Why it’s classic: The conc jump was simple to perform and difficult to master. For maps like 2Fort any old Joe could conc jump into the battlements and feel like James Bond, but a well practiced conc jumper could pull off amazing aerobatics and get in and out of enemy bases in a blur. The ability spawned specialised maps that effectively became a new game mode, and is responsible for some seriously impressive highlight reels! Side note: TFC’s grenade mechanic in general was absurd as you could cook grenades while moving and firing etc, so it was common place to cook a grenade the second you saw an enemy, engage in a firefight, and then either run at them and toss it just before it pops or die close enough to them so it goes off post-humous. I must of played thousands of matches repeatedly counting 1-2-3 in my own head timing a grenade for every enemy.

1. L4D2 Insta-Kill

Far and away the most amusing, satisfying, and frustrating Valve gaming moment for me would have to be the Charger Insta-Kill in Left4Dead 2. A game mechanic that is hilarious, infuriating, satisfying, and rage-inducing depending on whether you are the giver or the recipient. Left4Dead (1 or 2) is centered around teamwork and the amount of points you can score as Survivors (not to mention your chance of, you know, actually surviving) is directly related to how many of your team can stay alive until the end of the level.

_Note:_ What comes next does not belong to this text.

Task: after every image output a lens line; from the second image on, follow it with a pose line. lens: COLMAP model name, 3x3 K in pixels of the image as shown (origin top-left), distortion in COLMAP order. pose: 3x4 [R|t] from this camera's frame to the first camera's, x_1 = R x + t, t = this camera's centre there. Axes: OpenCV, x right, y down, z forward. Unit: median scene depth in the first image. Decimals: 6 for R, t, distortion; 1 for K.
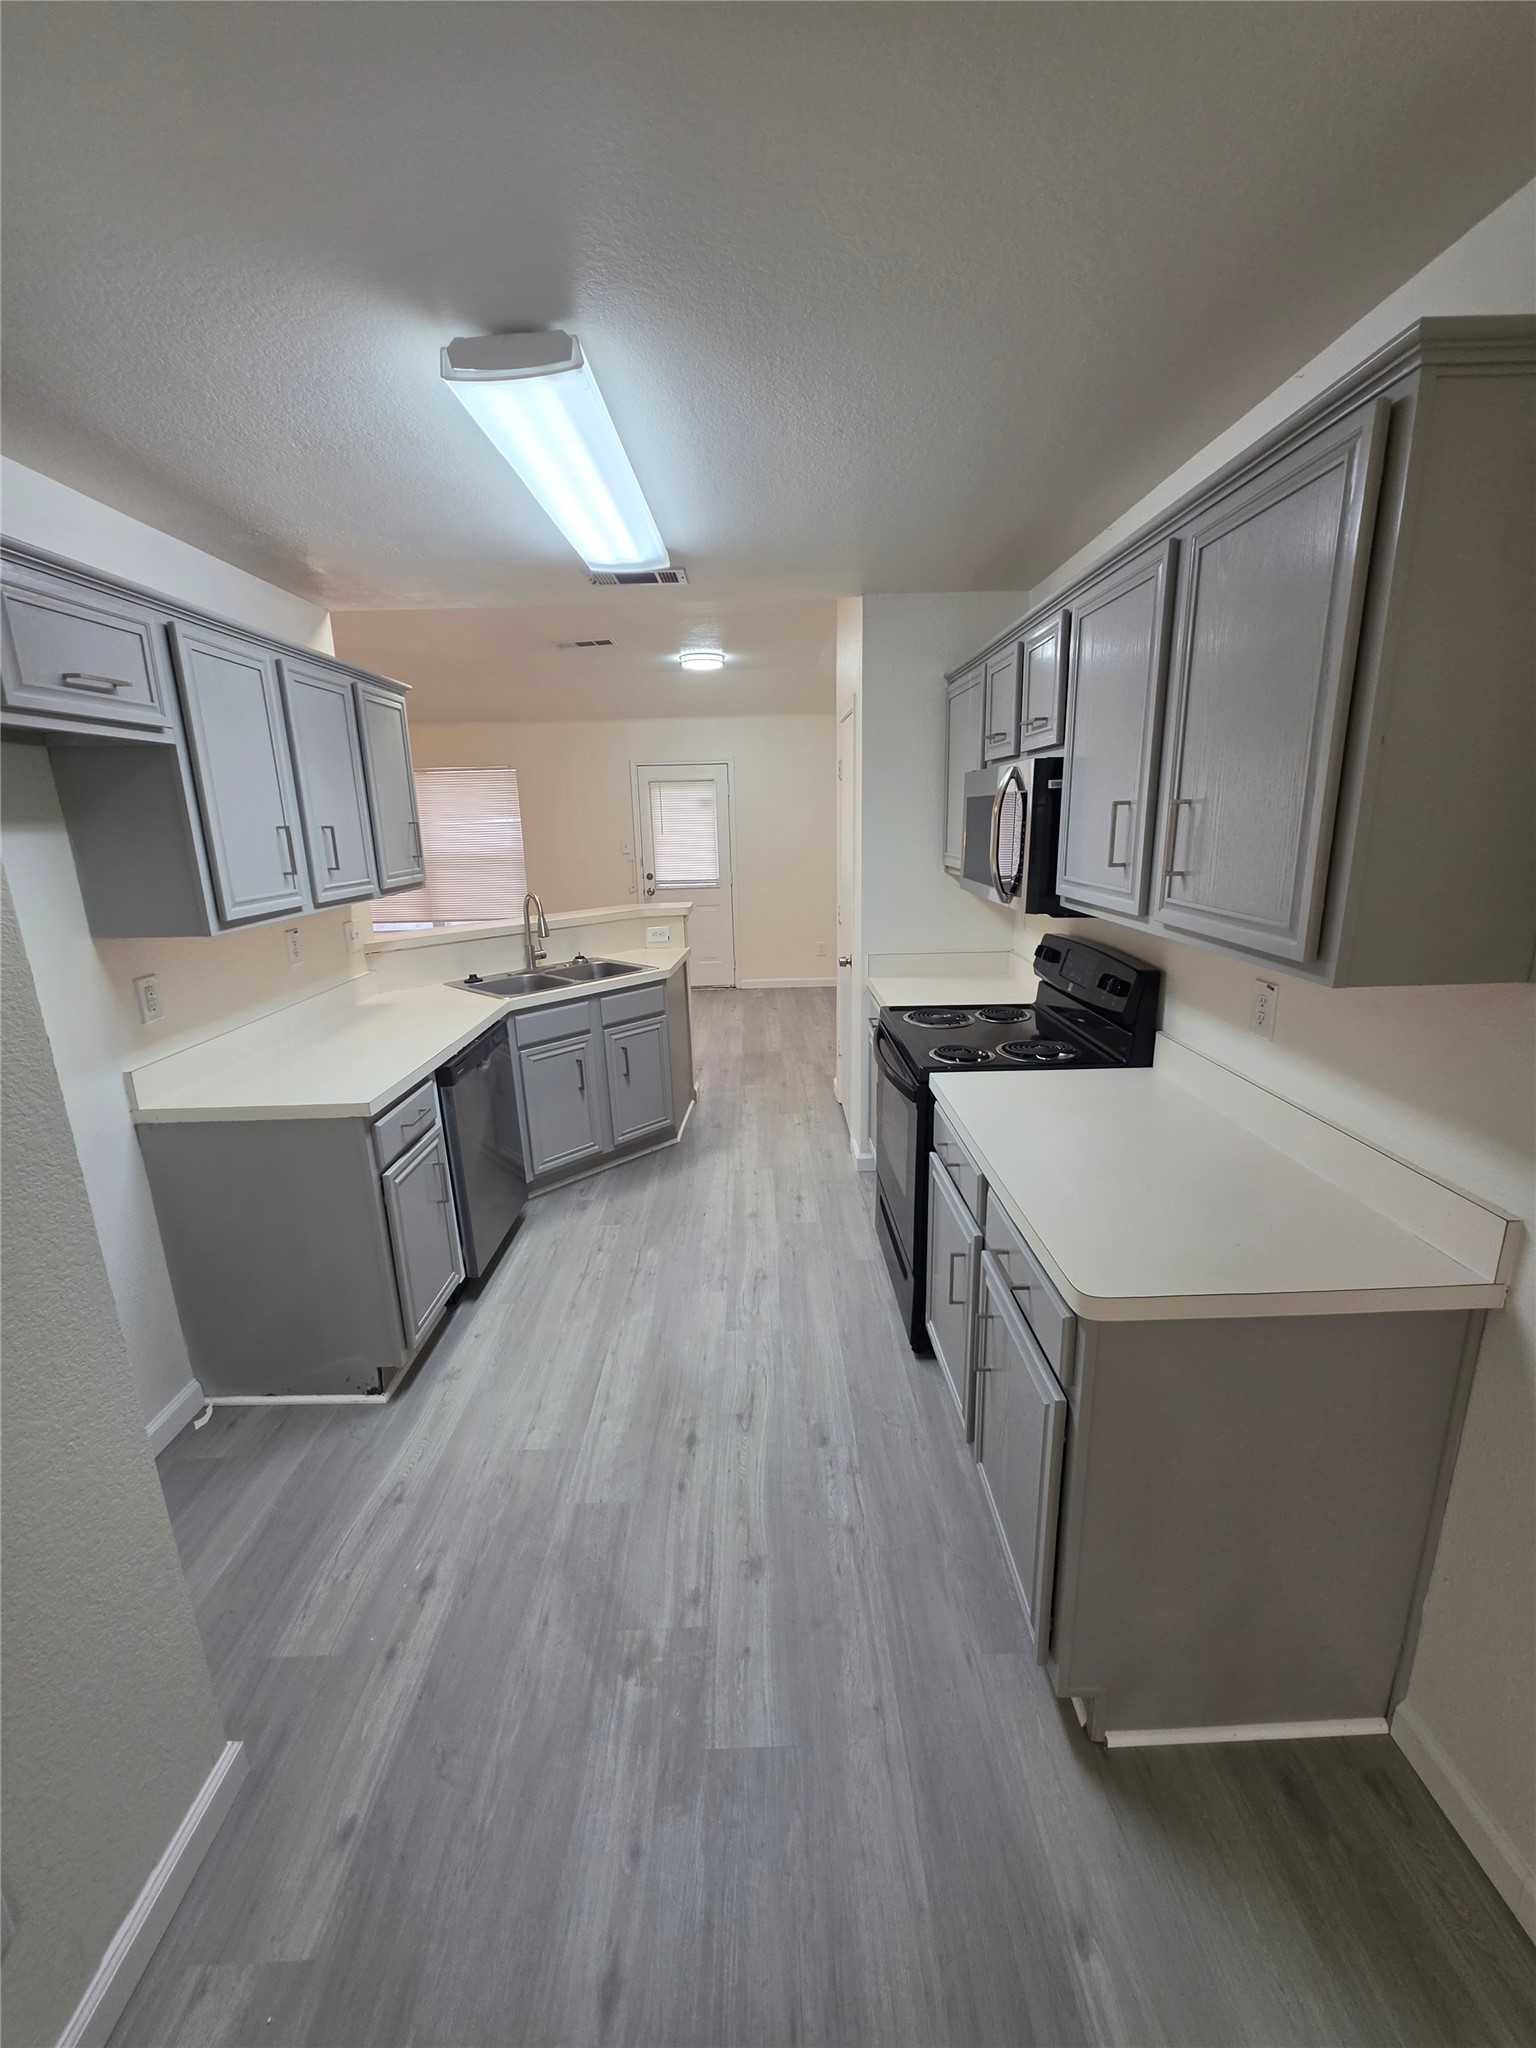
lens RADIAL K [[823.1, 0, 765.6], [0, 823.1, 1021.9], [0, 0, 1]] dist [-0.001022, 0.000677]
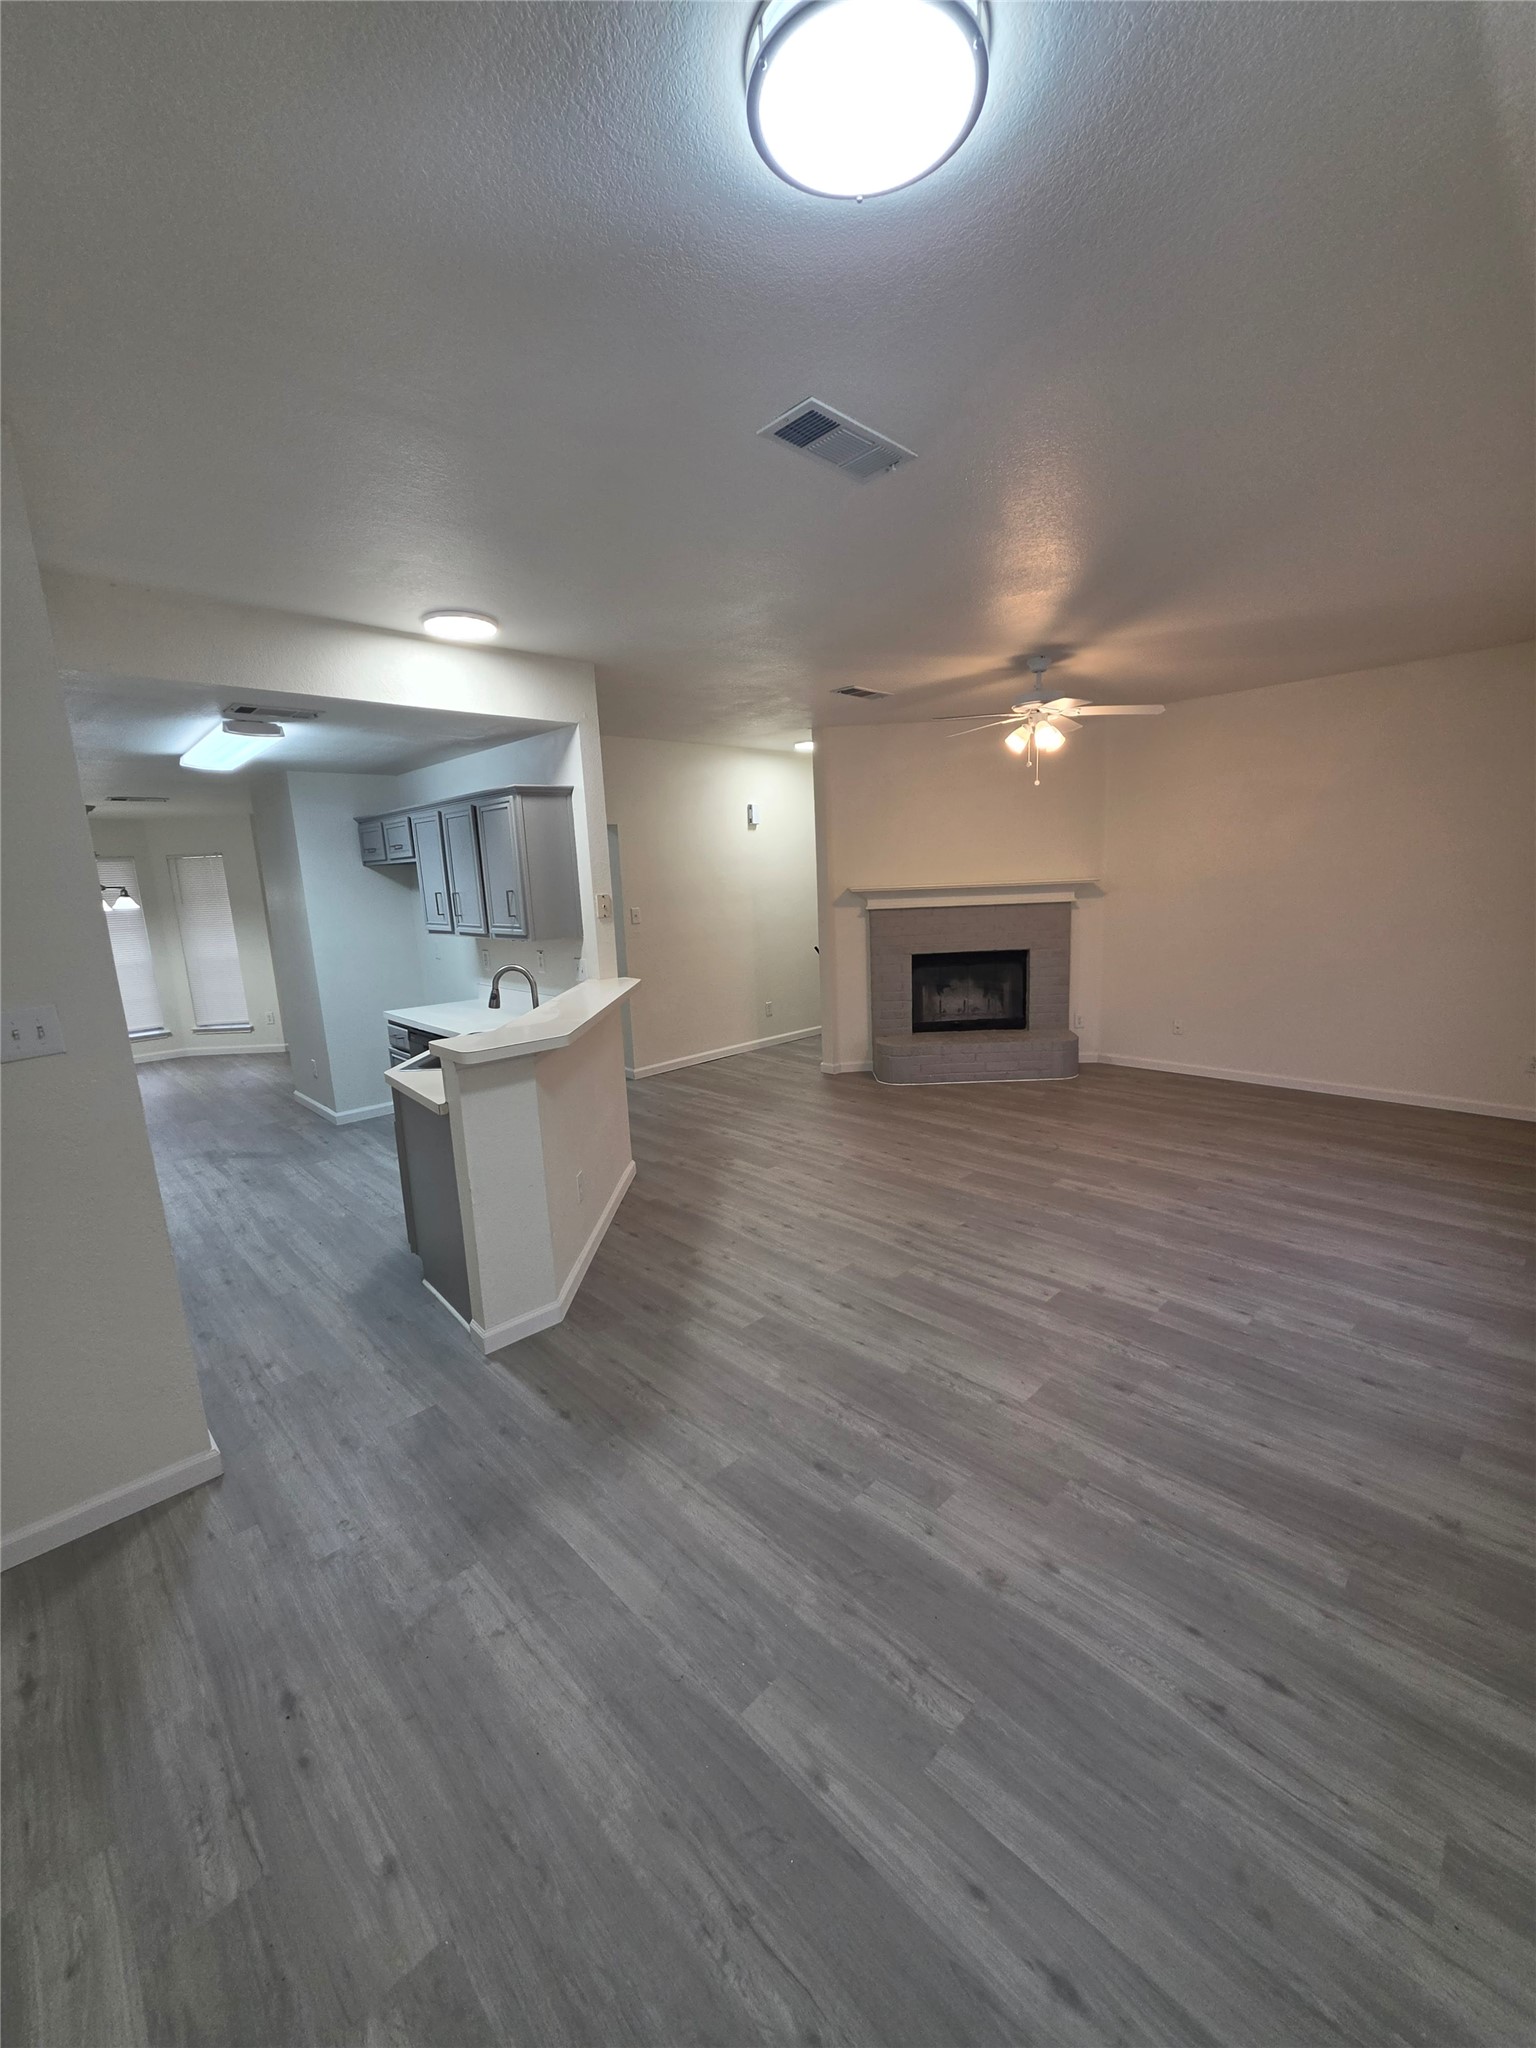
lens RADIAL K [[823.1, 0, 777.5], [0, 823.1, 1025.5], [0, 0, 1]] dist [-0.001022, 0.000677]
pose [[-0.721088, 0.182817, -0.668289, 0.233389], [-0.114441, 0.919882, 0.375126, -0.720928], [0.683327, 0.346979, -0.642394, 2.722662]]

Why it’s classic: Performing an insta-kill (to no surprise) allows you to completely remove one of the Survivors from the level in one well-timed movement, despite the regular gameplay mechanic being a knock-down and pickup style of affair. The Chargers… charge move hits Survivors with enough force to throw them into the air and back a distance, and when hit at the right time and place they can be thrown ‘off the map’ or into out of bounds areas that are typically unable to be accessed. The result? Instant death until the next map.

While some people hate this ‘tactic’ to the point that they rage quit the game forever more, personally I love the additional challenge and take great satisfaction in not only ending someone’s map in the blink of an eye, but better yet using it in conjunction with teammates to execute a perfectly timed attack that incapacitates the entire team of Survivors in one fell swoop. Something that is a bit harder to do in L4D2, as there’s many more Infected classes and you’re unable to get the previously mentioned 3-Hunter spawn.